Well, after thinking that I have been pregnant forever I am still surprised that this weekend is here. The baby is due. Now, after last time I know that a whoever decided to call it a due date was a bloody annoying idiot because let’s be honest chances are you will still be pregnant the day after (or in my case last time, 14 days after!)
I feel different this time. I am resigned to a wait. I am happy to wait a little longer. I know that by the middle of May at the latest she will be here and we will move on to the next stage of our life. I am trying to stay serene and calm as I think that will help her come in her own time.
I did think however that when I did this for a second time I would know what was happening. Last time every twinge I had kept me awake at night. I would google ‘what does a contraction feel like’.
I still don’t know. Because of the induction last time where I didn’t have a contraction until I was put on a Syntocinon drip and then everything kicked off hard and fast, I don’t know what to expect at the beginning. I wish I did, it would make this even easier.
Tales of quick labours second time round scare me, mostly because we didn’t do the trip to the hospital thing last time. I know it worries Mr C. We live 30 minutes from the hospital and I can’t imagine what it will be like being in a car, in pain while he drives. Poor man, I don’t think I would want to do it.
The thought of another induction is not really an attractive one, but it has its pros and cons. We would already be at the hospital to start with, so that scary journey would not be a problem. Last time it took three and a half days to start my labour and I don’t want to be in hospital and away from Piran that much this time. Mr C couldn’t stay with me like he did last time as Piran would need one of us around. What if it all happened quickly and he didn’t get there in time?
Because of Piran’s size last time (10lb 2oz) they have made me an appointment to discuss options / early induction when I am 5 days overdue, a week today.
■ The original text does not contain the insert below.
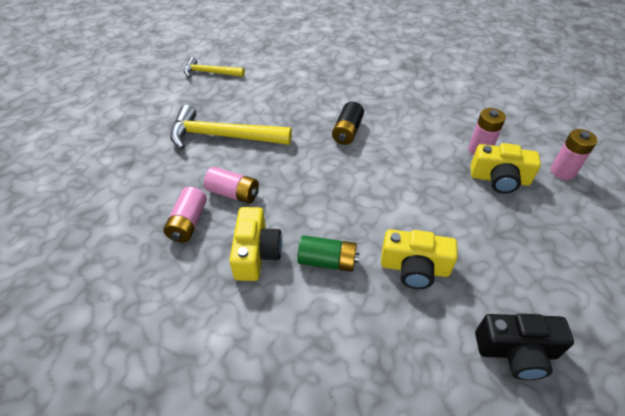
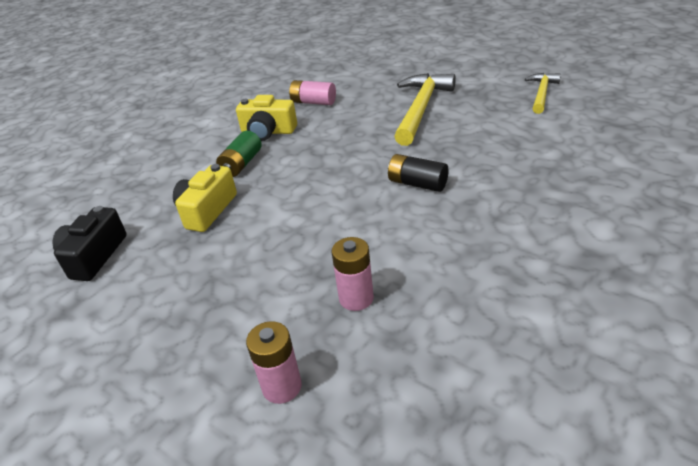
camera: 105 degrees right, 10 degrees down
pink battery [204,167,259,204] -> none
yellow camera [471,143,541,194] -> none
I don’t know how I feel about it, what I want. I turned down a sweep yesterday. I was sore and achy and couldn’t face walking back to the car after having that done to me. Last time it just hurt and all they said was that my cervix was tightly closed and up in the gods. I didn’t want to hear that this time. I would rather not know, it is less pressure.
I have reached the point where I am unable to mention that I ache or hurt or had a twinge because we then get a call a couple hours later to see if it has turned into anything. If people would just back off, not ask and leave us alone this end bit would be easier I think. I don’t feel that I can call my mum just to chat because she will get excited that something is happening.
Oh I know that the best thing that I can do is put all of this out of my mind and just enjoy the last few days as a family of three. Mr C is now off work for an entire month, Piran is fun and engaging and just brilliant to be around and we should do our best to enjoy him while we have the time and energy. Mind you, he refused to sleep anywhere than in our bed last night, so I ended up in the spare room. Charming!